Procurei Mike para saber o que fora aquilo tudo, ao passo ele me respondeu:
- Leigamente, isso foi uma sessão de “fechamento de corpo”. Todavia, em termos mais exatos, fomos retificados energeticamente e sincronizados com a energia de Uriel. Os seres mais trevos de baixa potência nos evitarão. Contudo, aqueles de maior potência poderão se sentir tentados a nos confrontar.
- Isso é bom ou ruim?
- Imagine que antes havia uma casa com muro baixo e sem grades nas portas e janelas. Agora imagine a mesma casa com muros de três metros de altura, alarme, cerca elétrica e grossos portões, grades e um aviso de 'cuidado, cão bravo'. Qualquer ladrão de ocasião será afastado, mas levantará a curiosidade de grupos mais preparados. Antes, éramos as casas desprotegidas. Agora, somos como as casas aparamentadas. Entende? De qualquer forma, basta pensar e se concentrar para entrar em contato. Durante o processo, foi criada uma linha direta telepática entre nós.

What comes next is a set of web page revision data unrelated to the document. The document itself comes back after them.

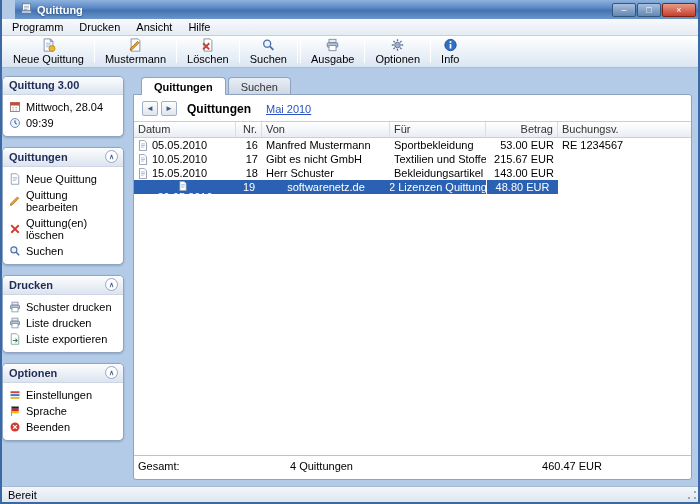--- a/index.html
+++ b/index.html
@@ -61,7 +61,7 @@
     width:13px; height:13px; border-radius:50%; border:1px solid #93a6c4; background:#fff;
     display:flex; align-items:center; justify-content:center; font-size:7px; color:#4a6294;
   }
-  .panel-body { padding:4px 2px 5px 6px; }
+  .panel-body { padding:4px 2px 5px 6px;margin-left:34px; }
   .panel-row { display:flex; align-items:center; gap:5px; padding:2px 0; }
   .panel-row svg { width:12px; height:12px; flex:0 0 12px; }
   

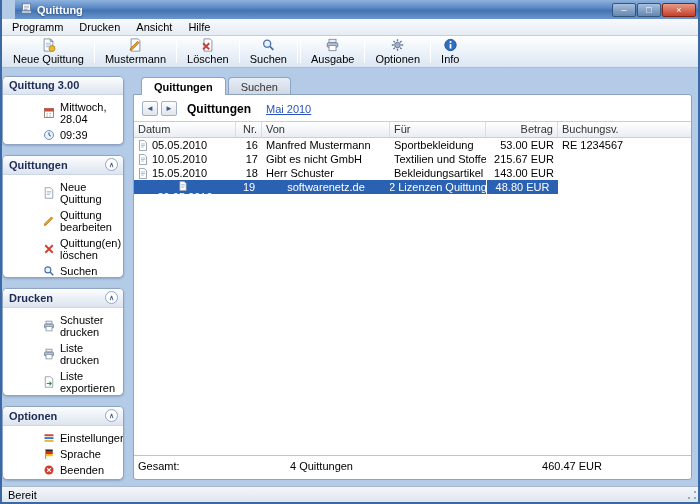--- a/index.html
+++ b/index.html
@@ -106,7 +106,7 @@
   
   .statusbar {
     height:16px; flex:0 0 16px; background:linear-gradient(#f3f6fa,#dfe6ef);
-    border-top:1px solid #a9b9cf; display:flex; align-items:center; padding-left:6px;
+    border-top:1px solid #a9b9cf; display:flex; align-items:center; padding-left:6px;margin-left:30px;
   }
   .grip { margin-left:auto; width:12px; height:12px;
     background:

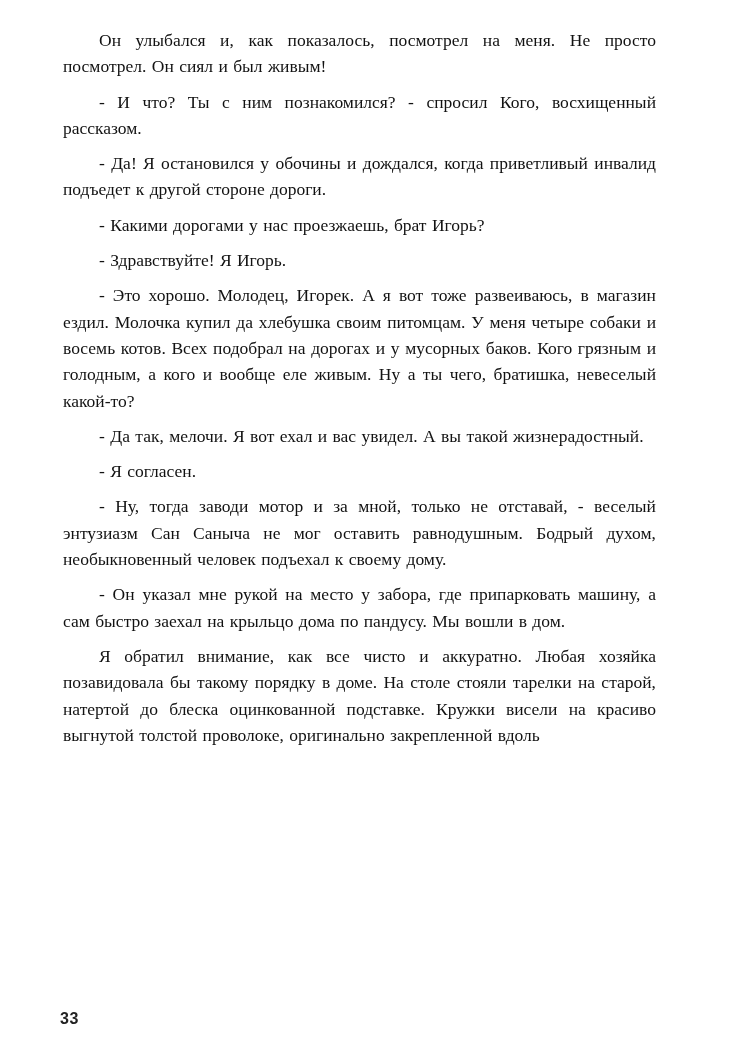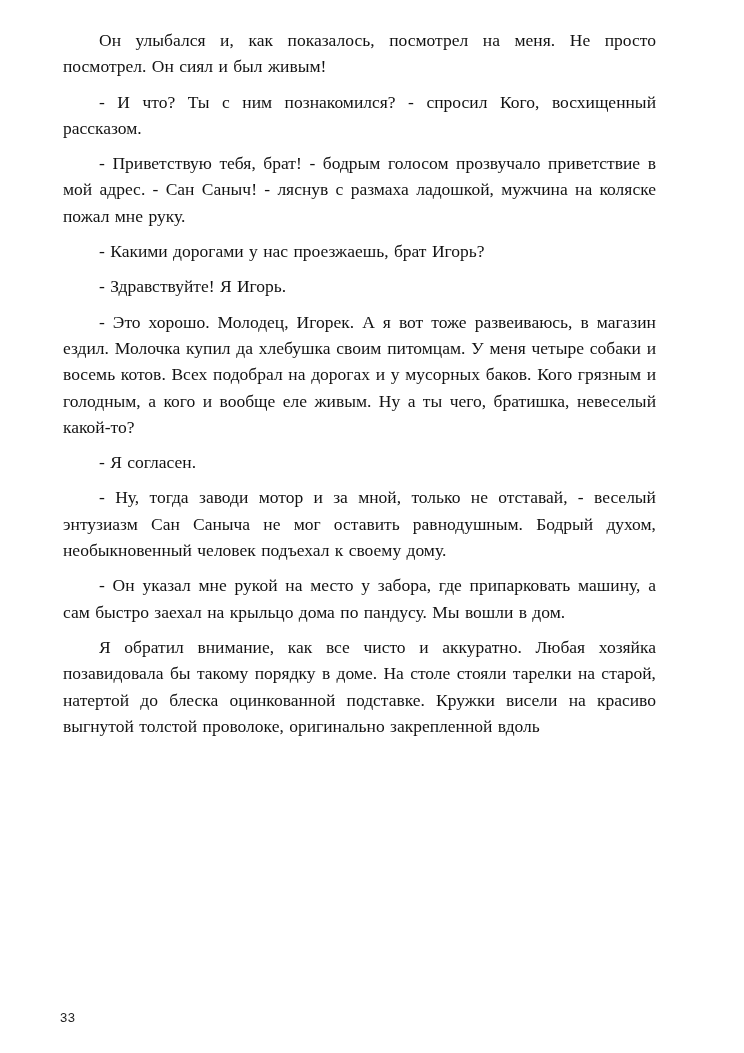--- a/index.html
+++ b/index.html
@@ -46,6 +46,7 @@
   <div class="text-block">
       <p>Он улыбался и, как показалось, посмотрел на меня. Не просто посмотрел. Он сиял и был живым!</p>
       <p>- И что? Ты с ним познакомился? - спросил Кого, восхищенный рассказом.</p>
+      <p>- Да! Я остановился у обочины и дождался, когда приветливый инвалид подъедет к другой стороне дороги.</p>
       <p>- Приветствую тебя, брат! - бодрым голосом прозвучало приветствие в мой адрес. - Сан Саныч! - ляснув с размаха ладошкой, мужчина на коляске пожал мне руку.</p>
       <p>- Какими дорогами у нас проезжаешь, брат Игорь?</p>
       <p>- Здравствуйте! Я Игорь.</p>

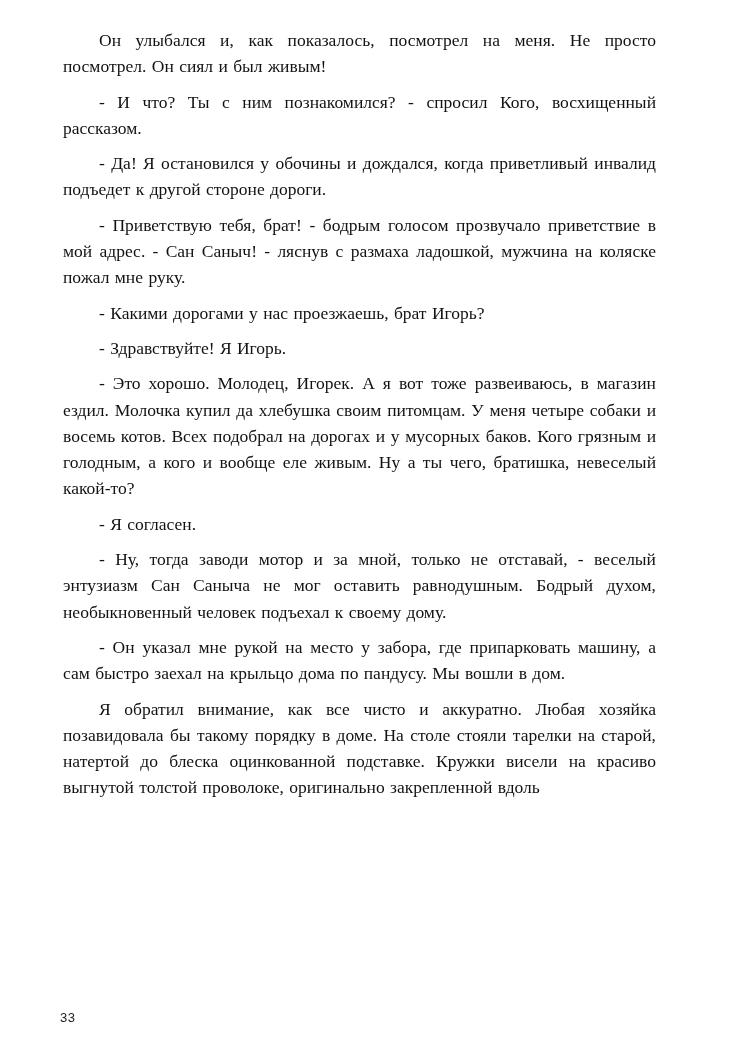--- a/index.html
+++ b/index.html
@@ -47,7 +47,6 @@
       <p>Он улыбался и, как показалось, посмотрел на меня. Не просто посмотрел. Он сиял и был живым!</p>
       <p>- И что? Ты с ним познакомился? - спросил Кого, восхищенный рассказом.</p>
       <p>- Да! Я остановился у обочины и дождался, когда приветливый инвалид подъедет к другой стороне дороги.</p>
-      <p>- Приветствую тебя, брат! - бодрым голосом прозвучало приветствие в мой адрес. - Сан Саныч! - ляснув с размаха ладошкой, мужчина на коляске пожал мне руку.</p>
       <p>- Какими дорогами у нас проезжаешь, брат Игорь?</p>
       <p>- Здравствуйте! Я Игорь.</p>
       <p>- Это хорошо. Молодец, Игорек. А я вот тоже развеиваюсь, в магазин ездил. Молочка купил да хлебушка своим питомцам. У меня четыре собаки и восемь котов. Всех подобрал на дорогах и у мусорных баков. Кого грязным и голодным, а кого и вообще еле живым. Ну а ты чего, братишка, невеселый какой-то?</p>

Ao final, todos foram se despedindo amigavelmente, como se nada de anormal tivesse acontecido. Será que eles não sentiram nada, ou já estavam acostumados àquilo?
Quando Mônica me deixou em casa ela me fez uma pergunta, pouco antes de eu sair do carro que me deixou pensativo:
- E aí, como é a sensação de estar com o corpo fechado? – perguntou em tom de brincadeira.
Eu sinceramente não sabia como responder. Tudo aquilo era muito novo para mim. Dei um sorriso amarelo e respondi, antes de entrar:
- Não sei. Na verdade, nem sei como deveria me sentir. - Apenas fechei a porta e segui para o meu apartamento.